[WORK INSTRUCTIONS] Copy the passage on the Mudéjar style word for word, from start to finish.

[SUPPLIED TEXT]
######
In erecting Romanesque, Gothic, and Renaissance buildings, builders used elements of Islamic art and often achieved striking results. Its influence survived into the 17th century.

The Mudéjar style, a symbiosis of techniques and ways of understanding architecture resulting from Muslim and Christian cultures living side by side, emerged as an architectural style in the 12th century on the Iberian peninsula. It is characterised by the use of brick as the main material. Mudéjar did not involve the creation of new shapes or structures (unlike Gothic or Romanesque), but the reinterpretation of Western cultural styles through Islamic influences.
######
(Dataset items)

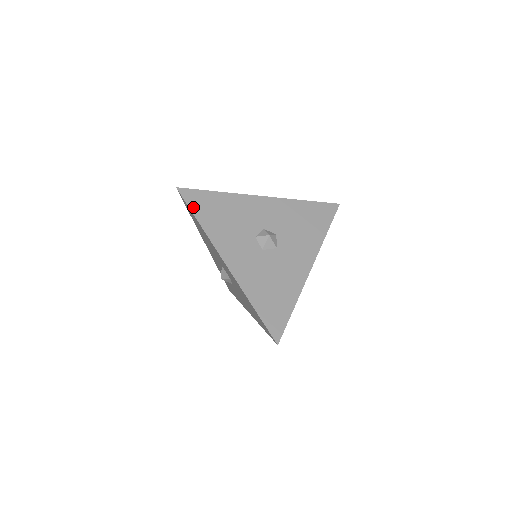
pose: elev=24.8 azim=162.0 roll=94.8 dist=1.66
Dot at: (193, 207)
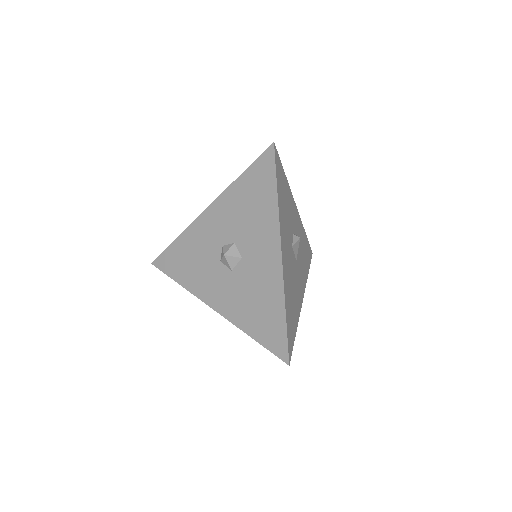
Dot at: (168, 272)
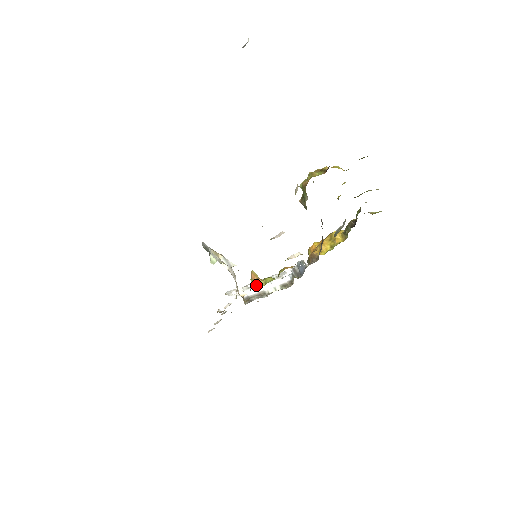
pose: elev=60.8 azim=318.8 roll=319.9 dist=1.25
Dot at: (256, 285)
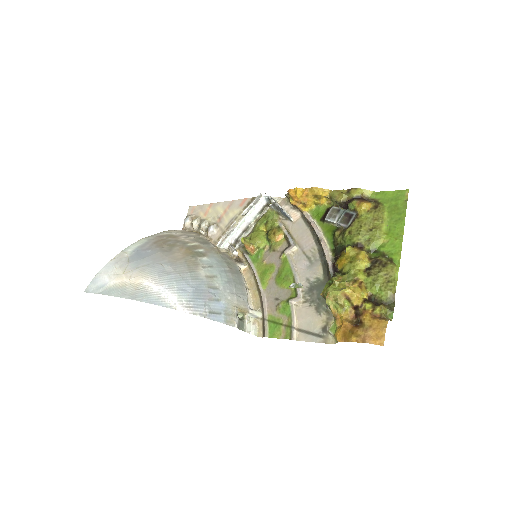
Dot at: (251, 254)
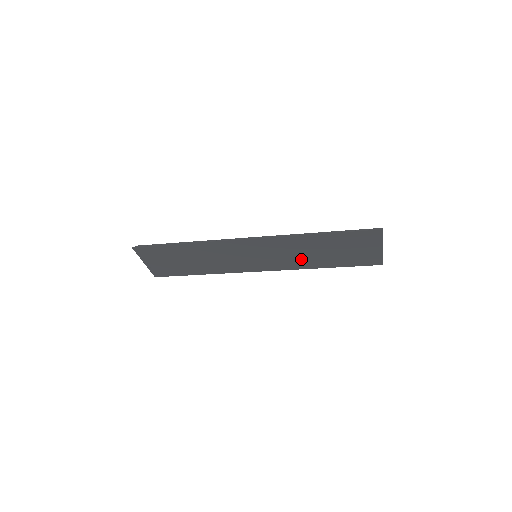
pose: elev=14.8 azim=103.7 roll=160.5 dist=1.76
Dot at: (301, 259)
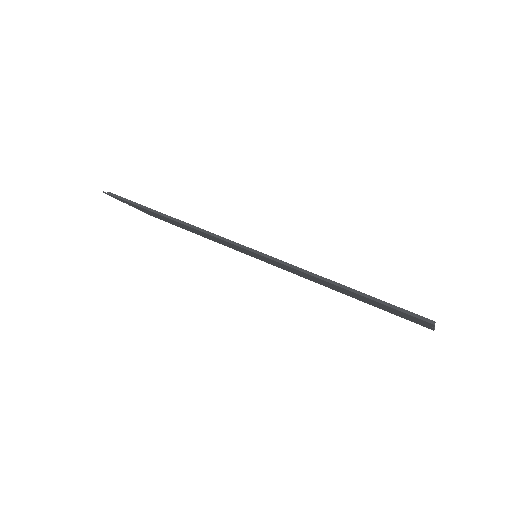
Dot at: occluded
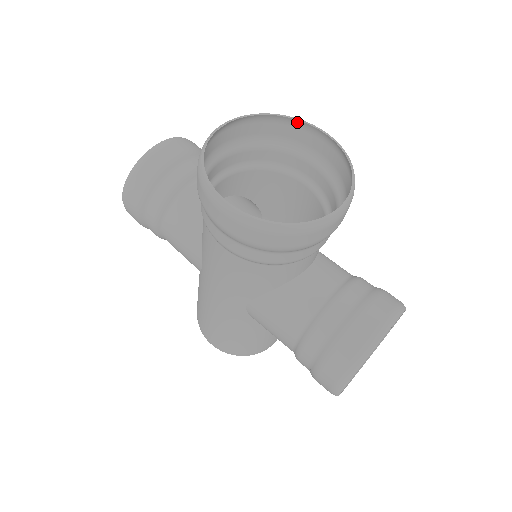
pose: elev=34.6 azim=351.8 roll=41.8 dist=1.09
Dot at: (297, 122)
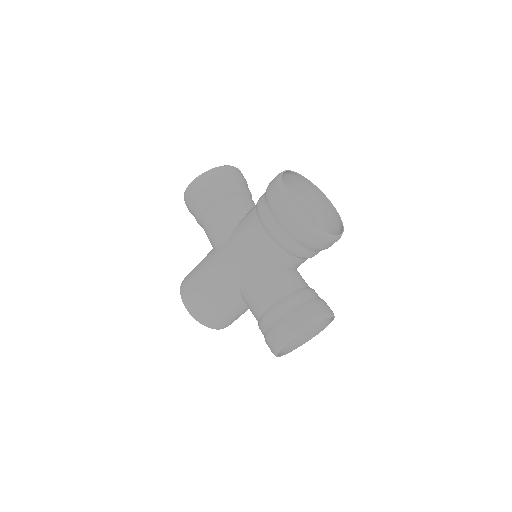
Dot at: (320, 193)
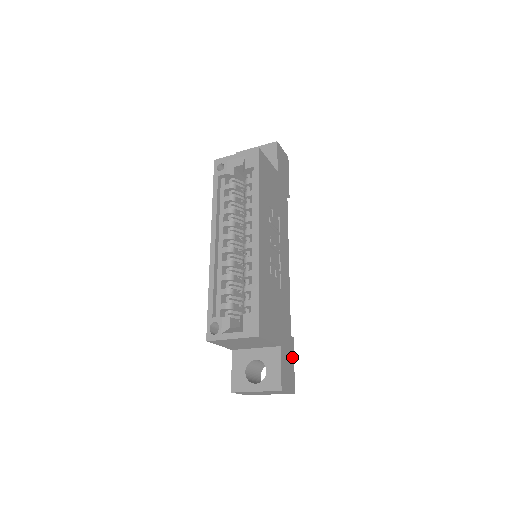
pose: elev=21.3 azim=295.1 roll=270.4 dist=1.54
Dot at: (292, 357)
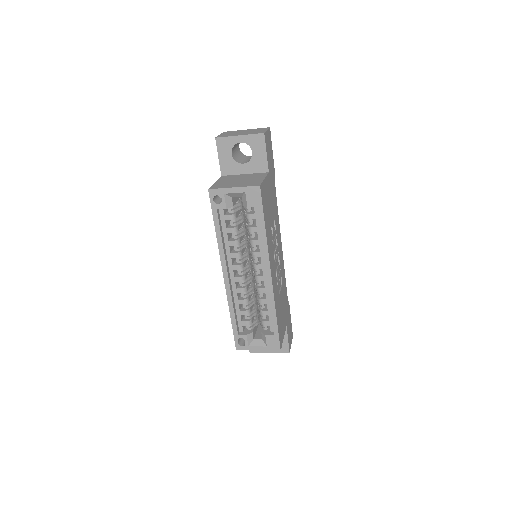
Dot at: (290, 317)
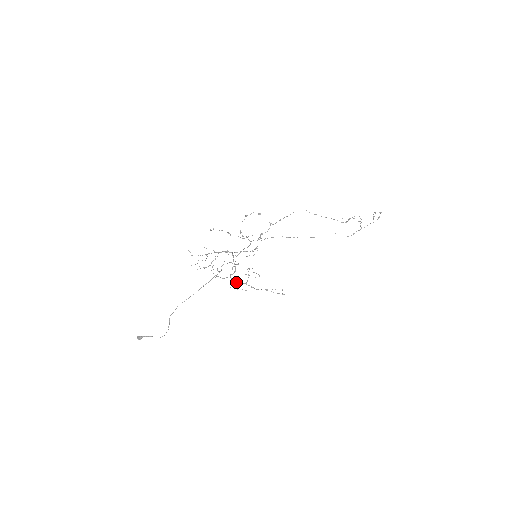
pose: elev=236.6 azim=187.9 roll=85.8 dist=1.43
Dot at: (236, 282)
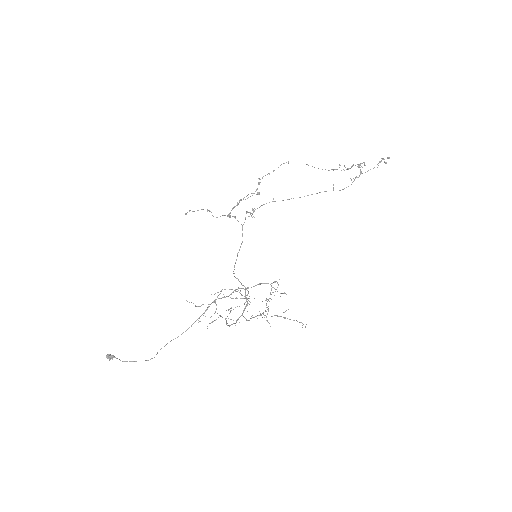
Dot at: (249, 320)
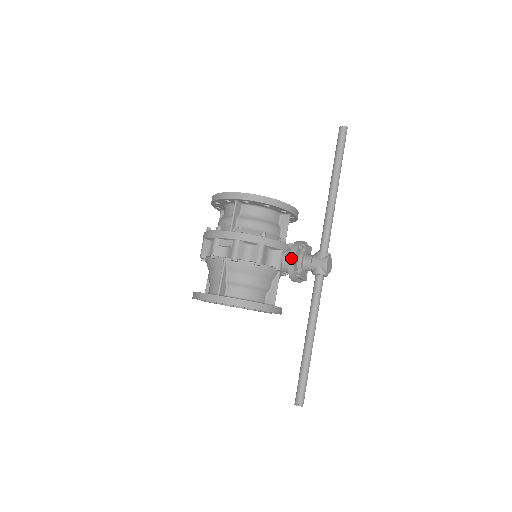
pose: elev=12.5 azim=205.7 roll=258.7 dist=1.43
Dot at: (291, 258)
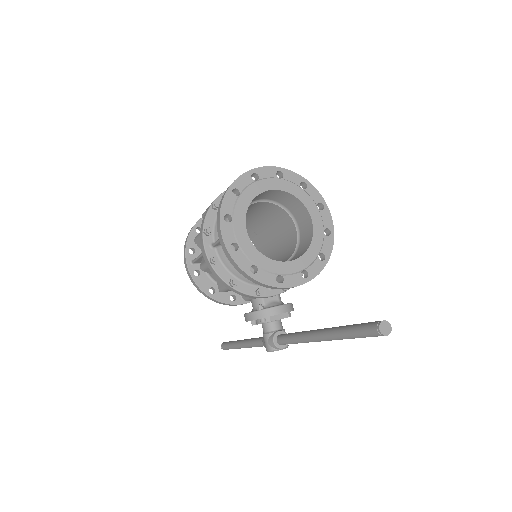
Dot at: (246, 317)
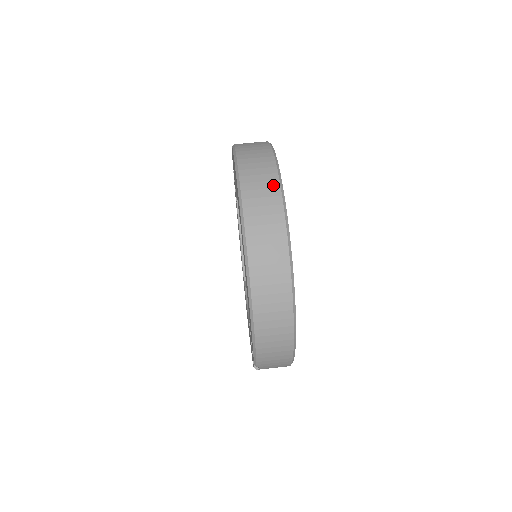
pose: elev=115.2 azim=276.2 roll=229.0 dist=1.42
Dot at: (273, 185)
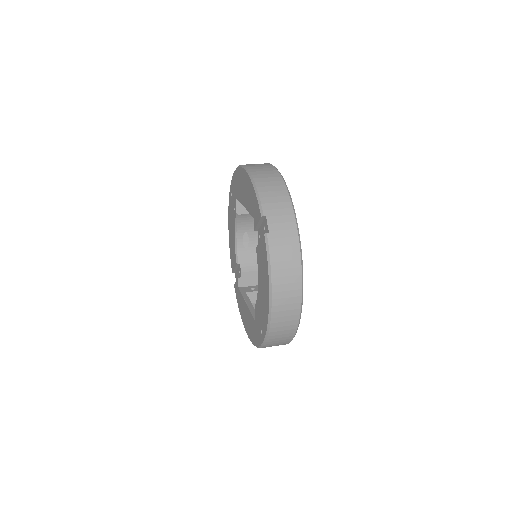
Dot at: occluded
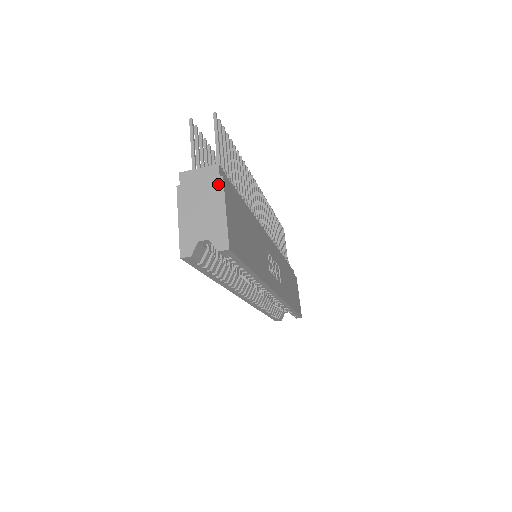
######
[RESULT FOR THIS TASK]
In erecting Romanesque, Gothic, and Renaissance buildings, builders used elements of Islamic art and often achieved striking results. Its influence survived into the 17th century.

The Mudéjar style, a symbiosis of techniques and ways of understanding architecture resulting from Muslim and Christian cultures living side by side, emerged as an architectural style in the 12th century on the Iberian peninsula. It is characterised by the use of brick as the main material. Mudéjar did not involve the creation of new shapes or structures (unlike Gothic or Romanesque), but the reinterpretation of Western cultural styles through Islamic influences.